### [WORK TO BE COMPLETED]
Switch every "phylum" in the rows below to "division" and reproduce all other lines unchanged.

### [INPUT DATA]
----------------------------------------

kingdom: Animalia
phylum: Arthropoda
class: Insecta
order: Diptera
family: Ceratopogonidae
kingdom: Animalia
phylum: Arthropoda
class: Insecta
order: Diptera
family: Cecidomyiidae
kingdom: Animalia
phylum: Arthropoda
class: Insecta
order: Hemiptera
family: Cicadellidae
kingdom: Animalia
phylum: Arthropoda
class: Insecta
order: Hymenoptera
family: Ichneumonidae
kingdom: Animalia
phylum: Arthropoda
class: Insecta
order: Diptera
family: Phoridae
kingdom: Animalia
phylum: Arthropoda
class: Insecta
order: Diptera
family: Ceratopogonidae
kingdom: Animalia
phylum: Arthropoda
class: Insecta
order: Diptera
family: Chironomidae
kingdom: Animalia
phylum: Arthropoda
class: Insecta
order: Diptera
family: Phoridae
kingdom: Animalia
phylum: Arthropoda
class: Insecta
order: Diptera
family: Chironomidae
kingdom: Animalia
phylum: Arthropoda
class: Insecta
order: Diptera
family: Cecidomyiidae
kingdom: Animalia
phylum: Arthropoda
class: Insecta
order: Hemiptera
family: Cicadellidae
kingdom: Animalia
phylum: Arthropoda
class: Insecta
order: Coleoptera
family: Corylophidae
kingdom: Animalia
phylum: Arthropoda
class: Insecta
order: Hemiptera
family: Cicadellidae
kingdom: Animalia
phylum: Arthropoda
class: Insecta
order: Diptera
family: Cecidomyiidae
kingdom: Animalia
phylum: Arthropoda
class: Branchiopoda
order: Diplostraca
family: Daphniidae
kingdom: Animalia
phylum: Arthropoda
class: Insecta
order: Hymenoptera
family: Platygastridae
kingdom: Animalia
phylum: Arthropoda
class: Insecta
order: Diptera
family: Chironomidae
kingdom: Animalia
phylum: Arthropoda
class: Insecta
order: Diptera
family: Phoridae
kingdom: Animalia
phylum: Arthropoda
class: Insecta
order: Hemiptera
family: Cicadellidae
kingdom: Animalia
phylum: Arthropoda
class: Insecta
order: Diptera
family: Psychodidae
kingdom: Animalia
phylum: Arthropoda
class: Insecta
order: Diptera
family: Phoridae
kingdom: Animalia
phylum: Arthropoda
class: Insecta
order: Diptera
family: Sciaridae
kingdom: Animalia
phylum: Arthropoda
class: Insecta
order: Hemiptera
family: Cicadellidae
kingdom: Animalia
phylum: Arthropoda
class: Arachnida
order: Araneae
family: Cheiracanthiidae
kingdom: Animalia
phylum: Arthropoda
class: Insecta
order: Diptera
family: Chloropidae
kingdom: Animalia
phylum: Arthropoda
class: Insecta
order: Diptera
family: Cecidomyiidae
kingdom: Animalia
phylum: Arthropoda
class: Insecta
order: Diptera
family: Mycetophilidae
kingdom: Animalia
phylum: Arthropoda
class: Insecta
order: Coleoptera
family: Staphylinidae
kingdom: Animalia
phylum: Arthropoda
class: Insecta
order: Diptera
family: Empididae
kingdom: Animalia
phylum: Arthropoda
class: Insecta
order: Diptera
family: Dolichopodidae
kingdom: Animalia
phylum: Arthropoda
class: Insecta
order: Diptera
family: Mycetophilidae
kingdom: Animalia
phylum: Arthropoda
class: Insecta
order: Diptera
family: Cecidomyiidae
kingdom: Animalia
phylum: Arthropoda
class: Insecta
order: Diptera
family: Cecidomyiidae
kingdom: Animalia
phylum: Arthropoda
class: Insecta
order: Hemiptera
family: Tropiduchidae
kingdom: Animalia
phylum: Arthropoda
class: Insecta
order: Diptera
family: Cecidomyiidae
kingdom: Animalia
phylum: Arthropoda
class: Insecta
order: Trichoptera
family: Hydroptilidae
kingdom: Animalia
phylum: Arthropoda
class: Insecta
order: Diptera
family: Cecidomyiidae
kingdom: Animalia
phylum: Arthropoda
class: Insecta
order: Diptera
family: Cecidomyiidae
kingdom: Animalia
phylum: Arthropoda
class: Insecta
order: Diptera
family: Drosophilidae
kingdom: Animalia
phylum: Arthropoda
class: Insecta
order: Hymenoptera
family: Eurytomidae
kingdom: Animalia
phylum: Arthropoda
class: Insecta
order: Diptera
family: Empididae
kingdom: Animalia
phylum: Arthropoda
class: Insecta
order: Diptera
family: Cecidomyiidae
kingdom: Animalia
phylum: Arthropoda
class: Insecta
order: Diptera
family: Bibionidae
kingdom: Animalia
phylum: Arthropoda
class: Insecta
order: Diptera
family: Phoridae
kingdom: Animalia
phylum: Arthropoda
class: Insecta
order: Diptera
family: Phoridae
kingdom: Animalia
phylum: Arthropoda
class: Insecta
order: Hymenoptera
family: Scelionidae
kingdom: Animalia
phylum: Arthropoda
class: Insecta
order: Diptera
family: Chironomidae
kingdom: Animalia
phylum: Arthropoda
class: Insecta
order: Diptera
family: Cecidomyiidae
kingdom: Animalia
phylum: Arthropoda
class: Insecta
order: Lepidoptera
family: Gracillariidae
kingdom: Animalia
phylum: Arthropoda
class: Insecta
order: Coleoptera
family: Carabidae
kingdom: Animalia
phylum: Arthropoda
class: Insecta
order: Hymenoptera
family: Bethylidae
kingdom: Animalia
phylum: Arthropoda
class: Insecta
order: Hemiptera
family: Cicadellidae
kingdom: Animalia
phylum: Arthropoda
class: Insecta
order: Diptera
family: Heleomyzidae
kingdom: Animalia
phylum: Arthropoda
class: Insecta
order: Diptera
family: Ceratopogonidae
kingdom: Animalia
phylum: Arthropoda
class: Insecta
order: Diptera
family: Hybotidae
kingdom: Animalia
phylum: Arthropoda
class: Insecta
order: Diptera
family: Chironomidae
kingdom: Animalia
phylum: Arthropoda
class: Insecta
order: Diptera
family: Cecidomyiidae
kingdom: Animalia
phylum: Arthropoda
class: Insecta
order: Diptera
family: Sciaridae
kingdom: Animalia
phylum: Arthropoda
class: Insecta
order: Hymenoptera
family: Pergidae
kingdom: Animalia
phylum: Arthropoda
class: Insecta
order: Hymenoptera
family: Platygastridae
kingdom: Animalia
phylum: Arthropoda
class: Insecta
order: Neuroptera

----------------------------------------

### [SOLUTION TO THIS PROBLEM]
kingdom: Animalia
division: Arthropoda
class: Insecta
order: Diptera
family: Ceratopogonidae
kingdom: Animalia
division: Arthropoda
class: Insecta
order: Diptera
family: Cecidomyiidae
kingdom: Animalia
division: Arthropoda
class: Insecta
order: Hemiptera
family: Cicadellidae
kingdom: Animalia
division: Arthropoda
class: Insecta
order: Hymenoptera
family: Ichneumonidae
kingdom: Animalia
division: Arthropoda
class: Insecta
order: Diptera
family: Phoridae
kingdom: Animalia
division: Arthropoda
class: Insecta
order: Diptera
family: Ceratopogonidae
kingdom: Animalia
division: Arthropoda
class: Insecta
order: Diptera
family: Chironomidae
kingdom: Animalia
division: Arthropoda
class: Insecta
order: Diptera
family: Phoridae
kingdom: Animalia
division: Arthropoda
class: Insecta
order: Diptera
family: Chironomidae
kingdom: Animalia
division: Arthropoda
class: Insecta
order: Diptera
family: Cecidomyiidae
kingdom: Animalia
division: Arthropoda
class: Insecta
order: Hemiptera
family: Cicadellidae
kingdom: Animalia
division: Arthropoda
class: Insecta
order: Coleoptera
family: Corylophidae
kingdom: Animalia
division: Arthropoda
class: Insecta
order: Hemiptera
family: Cicadellidae
kingdom: Animalia
division: Arthropoda
class: Insecta
order: Diptera
family: Cecidomyiidae
kingdom: Animalia
division: Arthropoda
class: Branchiopoda
order: Diplostraca
family: Daphniidae
kingdom: Animalia
division: Arthropoda
class: Insecta
order: Hymenoptera
family: Platygastridae
kingdom: Animalia
division: Arthropoda
class: Insecta
order: Diptera
family: Chironomidae
kingdom: Animalia
division: Arthropoda
class: Insecta
order: Diptera
family: Phoridae
kingdom: Animalia
division: Arthropoda
class: Insecta
order: Hemiptera
family: Cicadellidae
kingdom: Animalia
division: Arthropoda
class: Insecta
order: Diptera
family: Psychodidae
kingdom: Animalia
division: Arthropoda
class: Insecta
order: Diptera
family: Phoridae
kingdom: Animalia
division: Arthropoda
class: Insecta
order: Diptera
family: Sciaridae
kingdom: Animalia
division: Arthropoda
class: Insecta
order: Hemiptera
family: Cicadellidae
kingdom: Animalia
division: Arthropoda
class: Arachnida
order: Araneae
family: Cheiracanthiidae
kingdom: Animalia
division: Arthropoda
class: Insecta
order: Diptera
family: Chloropidae
kingdom: Animalia
division: Arthropoda
class: Insecta
order: Diptera
family: Cecidomyiidae
kingdom: Animalia
division: Arthropoda
class: Insecta
order: Diptera
family: Mycetophilidae
kingdom: Animalia
division: Arthropoda
class: Insecta
order: Coleoptera
family: Staphylinidae
kingdom: Animalia
division: Arthropoda
class: Insecta
order: Diptera
family: Empididae
kingdom: Animalia
division: Arthropoda
class: Insecta
order: Diptera
family: Dolichopodidae
kingdom: Animalia
division: Arthropoda
class: Insecta
order: Diptera
family: Mycetophilidae
kingdom: Animalia
division: Arthropoda
class: Insecta
order: Diptera
family: Cecidomyiidae
kingdom: Animalia
division: Arthropoda
class: Insecta
order: Diptera
family: Cecidomyiidae
kingdom: Animalia
division: Arthropoda
class: Insecta
order: Hemiptera
family: Tropiduchidae
kingdom: Animalia
division: Arthropoda
class: Insecta
order: Diptera
family: Cecidomyiidae
kingdom: Animalia
division: Arthropoda
class: Insecta
order: Trichoptera
family: Hydroptilidae
kingdom: Animalia
division: Arthropoda
class: Insecta
order: Diptera
family: Cecidomyiidae
kingdom: Animalia
division: Arthropoda
class: Insecta
order: Diptera
family: Cecidomyiidae
kingdom: Animalia
division: Arthropoda
class: Insecta
order: Diptera
family: Drosophilidae
kingdom: Animalia
division: Arthropoda
class: Insecta
order: Hymenoptera
family: Eurytomidae
kingdom: Animalia
division: Arthropoda
class: Insecta
order: Diptera
family: Empididae
kingdom: Animalia
division: Arthropoda
class: Insecta
order: Diptera
family: Cecidomyiidae
kingdom: Animalia
division: Arthropoda
class: Insecta
order: Diptera
family: Bibionidae
kingdom: Animalia
division: Arthropoda
class: Insecta
order: Diptera
family: Phoridae
kingdom: Animalia
division: Arthropoda
class: Insecta
order: Diptera
family: Phoridae
kingdom: Animalia
division: Arthropoda
class: Insecta
order: Hymenoptera
family: Scelionidae
kingdom: Animalia
division: Arthropoda
class: Insecta
order: Diptera
family: Chironomidae
kingdom: Animalia
division: Arthropoda
class: Insecta
order: Diptera
family: Cecidomyiidae
kingdom: Animalia
division: Arthropoda
class: Insecta
order: Lepidoptera
family: Gracillariidae
kingdom: Animalia
division: Arthropoda
class: Insecta
order: Coleoptera
family: Carabidae
kingdom: Animalia
division: Arthropoda
class: Insecta
order: Hymenoptera
family: Bethylidae
kingdom: Animalia
division: Arthropoda
class: Insecta
order: Hemiptera
family: Cicadellidae
kingdom: Animalia
division: Arthropoda
class: Insecta
order: Diptera
family: Heleomyzidae
kingdom: Animalia
division: Arthropoda
class: Insecta
order: Diptera
family: Ceratopogonidae
kingdom: Animalia
division: Arthropoda
class: Insecta
order: Diptera
family: Hybotidae
kingdom: Animalia
division: Arthropoda
class: Insecta
order: Diptera
family: Chironomidae
kingdom: Animalia
division: Arthropoda
class: Insecta
order: Diptera
family: Cecidomyiidae
kingdom: Animalia
division: Arthropoda
class: Insecta
order: Diptera
family: Sciaridae
kingdom: Animalia
division: Arthropoda
class: Insecta
order: Hymenoptera
family: Pergidae
kingdom: Animalia
division: Arthropoda
class: Insecta
order: Hymenoptera
family: Platygastridae
kingdom: Animalia
division: Arthropoda
class: Insecta
order: Neuroptera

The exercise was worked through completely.